(Page-level text extractions)
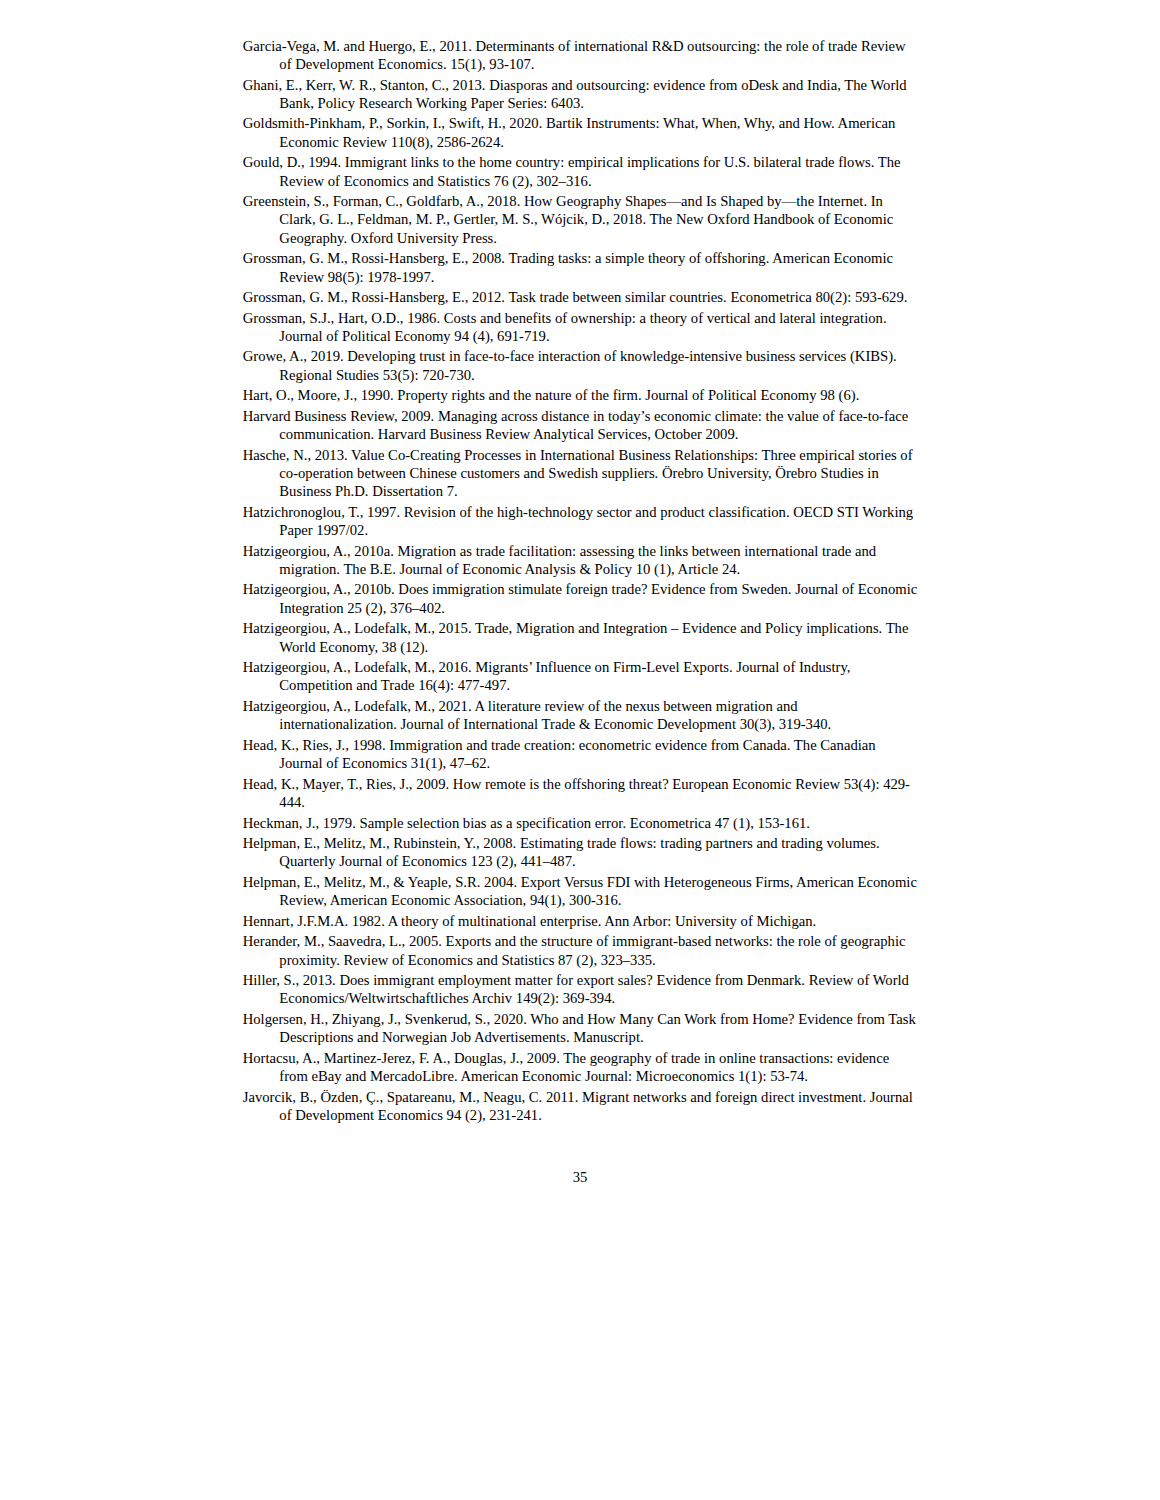Garcia-Vega, M. and Huergo, E., 2011. Determinants of international R&D outsourcing: the role of trade Review of Development Economics. 15(1), 93-107.
Ghani, E., Kerr, W. R., Stanton, C., 2013. Diasporas and outsourcing: evidence from oDesk and India, The World Bank, Policy Research Working Paper Series: 6403.
Goldsmith-Pinkham, P., Sorkin, I., Swift, H., 2020. Bartik Instruments: What, When, Why, and How. American Economic Review 110(8), 2586-2624.
Gould, D., 1994. Immigrant links to the home country: empirical implications for U.S. bilateral trade flows. The Review of Economics and Statistics 76 (2), 302–316.
Greenstein, S., Forman, C., Goldfarb, A., 2018. How Geography Shapes—and Is Shaped by—the Internet. In Clark, G. L., Feldman, M. P., Gertler, M. S., Wójcik, D., 2018. The New Oxford Handbook of Economic Geography. Oxford University Press.
Grossman, G. M., Rossi-Hansberg, E., 2008. Trading tasks: a simple theory of offshoring. American Economic Review 98(5): 1978-1997.
Grossman, G. M., Rossi-Hansberg, E., 2012. Task trade between similar countries. Econometrica 80(2): 593-629.
Grossman, S.J., Hart, O.D., 1986. Costs and benefits of ownership: a theory of vertical and lateral integration. Journal of Political Economy 94 (4), 691-719.
Growe, A., 2019. Developing trust in face-to-face interaction of knowledge-intensive business services (KIBS). Regional Studies 53(5): 720-730.
Hart, O., Moore, J., 1990. Property rights and the nature of the firm. Journal of Political Economy 98 (6).
Harvard Business Review, 2009. Managing across distance in today’s economic climate: the value of face-to-face communication. Harvard Business Review Analytical Services, October 2009.
Hasche, N., 2013. Value Co-Creating Processes in International Business Relationships: Three empirical stories of co-operation between Chinese customers and Swedish suppliers. Örebro University, Örebro Studies in Business Ph.D. Dissertation 7.
Hatzichronoglou, T., 1997. Revision of the high-technology sector and product classification. OECD STI Working Paper 1997/02.
Hatzigeorgiou, A., 2010a. Migration as trade facilitation: assessing the links between international trade and migration. The B.E. Journal of Economic Analysis & Policy 10 (1), Article 24.
Hatzigeorgiou, A., 2010b. Does immigration stimulate foreign trade? Evidence from Sweden. Journal of Economic Integration 25 (2), 376–402.
Hatzigeorgiou, A., Lodefalk, M., 2015. Trade, Migration and Integration – Evidence and Policy implications. The World Economy, 38 (12).
Hatzigeorgiou, A., Lodefalk, M., 2016. Migrants’ Influence on Firm-Level Exports. Journal of Industry, Competition and Trade 16(4): 477-497.
Hatzigeorgiou, A., Lodefalk, M., 2021. A literature review of the nexus between migration and internationalization. Journal of International Trade & Economic Development 30(3), 319-340.
Head, K., Ries, J., 1998. Immigration and trade creation: econometric evidence from Canada. The Canadian Journal of Economics 31(1), 47–62.
Head, K., Mayer, T., Ries, J., 2009. How remote is the offshoring threat? European Economic Review 53(4): 429-444.
Heckman, J., 1979. Sample selection bias as a specification error. Econometrica 47 (1), 153-161.
Helpman, E., Melitz, M., Rubinstein, Y., 2008. Estimating trade flows: trading partners and trading volumes. Quarterly Journal of Economics 123 (2), 441–487.
Helpman, E., Melitz, M., & Yeaple, S.R. 2004. Export Versus FDI with Heterogeneous Firms, American Economic Review, American Economic Association, 94(1), 300-316.
Hennart, J.F.M.A. 1982. A theory of multinational enterprise. Ann Arbor: University of Michigan.
Herander, M., Saavedra, L., 2005. Exports and the structure of immigrant-based networks: the role of geographic proximity. Review of Economics and Statistics 87 (2), 323–335.
Hiller, S., 2013. Does immigrant employment matter for export sales? Evidence from Denmark. Review of World Economics/Weltwirtschaftliches Archiv 149(2): 369-394.
Holgersen, H., Zhiyang, J., Svenkerud, S., 2020. Who and How Many Can Work from Home? Evidence from Task Descriptions and Norwegian Job Advertisements. Manuscript.
Hortacsu, A., Martinez-Jerez, F. A., Douglas, J., 2009. The geography of trade in online transactions: evidence from eBay and MercadoLibre. American Economic Journal: Microeconomics 1(1): 53-74.
Javorcik, B., Özden, Ç., Spatareanu, M., Neagu, C. 2011. Migrant networks and foreign direct investment. Journal of Development Economics 94 (2), 231-241.
35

(TASK PROMPT) Can you restate all the records above word for word while dropping the pictures?

(RESULT OF THIS EXERCISE)
Garcia-Vega, M. and Huergo, E., 2011. Determinants of international R&D outsourcing: the role of trade Review of Development Economics. 15(1), 93-107.
Ghani, E., Kerr, W. R., Stanton, C., 2013. Diasporas and outsourcing: evidence from oDesk and India, The World Bank, Policy Research Working Paper Series: 6403.
Goldsmith-Pinkham, P., Sorkin, I., Swift, H., 2020. Bartik Instruments: What, When, Why, and How. American Economic Review 110(8), 2586-2624.
Gould, D., 1994. Immigrant links to the home country: empirical implications for U.S. bilateral trade flows. The Review of Economics and Statistics 76 (2), 302–316.
Greenstein, S., Forman, C., Goldfarb, A., 2018. How Geography Shapes—and Is Shaped by—the Internet. In Clark, G. L., Feldman, M. P., Gertler, M. S., Wójcik, D., 2018. The New Oxford Handbook of Economic Geography. Oxford University Press.
Grossman, G. M., Rossi-Hansberg, E., 2008. Trading tasks: a simple theory of offshoring. American Economic Review 98(5): 1978-1997.
Grossman, G. M., Rossi-Hansberg, E., 2012. Task trade between similar countries. Econometrica 80(2): 593-629.
Grossman, S.J., Hart, O.D., 1986. Costs and benefits of ownership: a theory of vertical and lateral integration. Journal of Political Economy 94 (4), 691-719.
Growe, A., 2019. Developing trust in face-to-face interaction of knowledge-intensive business services (KIBS). Regional Studies 53(5): 720-730.
Hart, O., Moore, J., 1990. Property rights and the nature of the firm. Journal of Political Economy 98 (6).
Harvard Business Review, 2009. Managing across distance in today’s economic climate: the value of face-to-face communication. Harvard Business Review Analytical Services, October 2009.
Hasche, N., 2013. Value Co-Creating Processes in International Business Relationships: Three empirical stories of co-operation between Chinese customers and Swedish suppliers. Örebro University, Örebro Studies in Business Ph.D. Dissertation 7.
Hatzichronoglou, T., 1997. Revision of the high-technology sector and product classification. OECD STI Working Paper 1997/02.
Hatzigeorgiou, A., 2010a. Migration as trade facilitation: assessing the links between international trade and migration. The B.E. Journal of Economic Analysis & Policy 10 (1), Article 24.
Hatzigeorgiou, A., 2010b. Does immigration stimulate foreign trade? Evidence from Sweden. Journal of Economic Integration 25 (2), 376–402.
Hatzigeorgiou, A., Lodefalk, M., 2015. Trade, Migration and Integration – Evidence and Policy implications. The World Economy, 38 (12).
Hatzigeorgiou, A., Lodefalk, M., 2016. Migrants’ Influence on Firm-Level Exports. Journal of Industry, Competition and Trade 16(4): 477-497.
Hatzigeorgiou, A., Lodefalk, M., 2021. A literature review of the nexus between migration and internationalization. Journal of International Trade & Economic Development 30(3), 319-340.
Head, K., Ries, J., 1998. Immigration and trade creation: econometric evidence from Canada. The Canadian Journal of Economics 31(1), 47–62.
Head, K., Mayer, T., Ries, J., 2009. How remote is the offshoring threat? European Economic Review 53(4): 429-444.
Heckman, J., 1979. Sample selection bias as a specification error. Econometrica 47 (1), 153-161.
Helpman, E., Melitz, M., Rubinstein, Y., 2008. Estimating trade flows: trading partners and trading volumes. Quarterly Journal of Economics 123 (2), 441–487.
Helpman, E., Melitz, M., & Yeaple, S.R. 2004. Export Versus FDI with Heterogeneous Firms, American Economic Review, American Economic Association, 94(1), 300-316.
Hennart, J.F.M.A. 1982. A theory of multinational enterprise. Ann Arbor: University of Michigan.
Herander, M., Saavedra, L., 2005. Exports and the structure of immigrant-based networks: the role of geographic proximity. Review of Economics and Statistics 87 (2), 323–335.
Hiller, S., 2013. Does immigrant employment matter for export sales? Evidence from Denmark. Review of World Economics/Weltwirtschaftliches Archiv 149(2): 369-394.
Holgersen, H., Zhiyang, J., Svenkerud, S., 2020. Who and How Many Can Work from Home? Evidence from Task Descriptions and Norwegian Job Advertisements. Manuscript.
Hortacsu, A., Martinez-Jerez, F. A., Douglas, J., 2009. The geography of trade in online transactions: evidence from eBay and MercadoLibre. American Economic Journal: Microeconomics 1(1): 53-74.
Javorcik, B., Özden, Ç., Spatareanu, M., Neagu, C. 2011. Migrant networks and foreign direct investment. Journal of Development Economics 94 (2), 231-241.
35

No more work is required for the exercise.